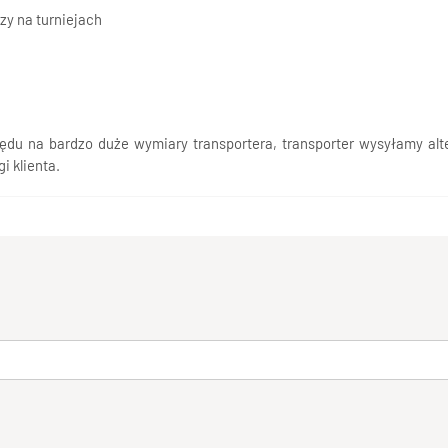
zy na turniejach
 na bardzo duże wymiary transportera, transporter wysyłamy alte
i klienta.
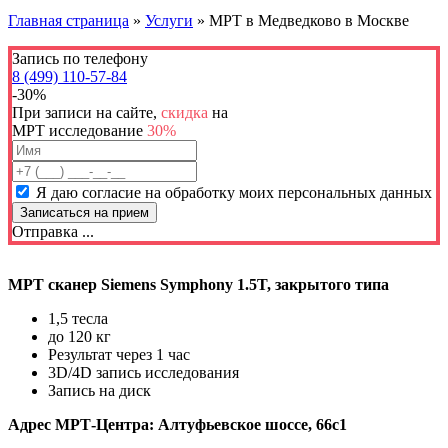
Главная страница
»
Услуги
»
МРТ в Медведково в Москве
Запись по телефону
8 (499) 110-57-84
-30%
При записи на сайте,
скидка
на
МРТ исследование
30%
Я даю согласие на обработку моих персональных данных
Отправка ...
МРТ сканер Siemens Symphony 1.5T, закрытого типа
1,5 тесла
до 120 кг
Результат через 1 час
3D/4D запись исследования
Запись на диск
Адрес МРТ-Центра: Алтуфьевское шоссе, 66с1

---*---

§ TASK ITEM:
Convert the text read from all the entries above into a JSON list of strings, one string per line, skipping blank lines. Leave the pictures out.

§ EXERCISE RESPONSE:
[
  "zy na turniejach",
  " na bardzo duże wymiary transportera, transporter wysyłamy alte",
  "i klienta.",
  "Главная страница",
  "»",
  "Услуги",
  "»",
  "МРТ в Медведково в Москве",
  "Запись по телефону",
  "8 (499) 110-57-84",
  "-30%",
  "При записи на сайте,",
  "скидка",
  "на",
  "МРТ исследование",
  "30%",
  "Я даю согласие на обработку моих персональных данных",
  "Отправка ...",
  "МРТ сканер Siemens Symphony 1.5T, закрытого типа",
  "1,5 тесла",
  "до 120 кг",
  "Результат через 1 час",
  "3D/4D запись исследования",
  "Запись на диск",
  "Адрес МРТ-Центра: Алтуфьевское шоссе, 66с1"
]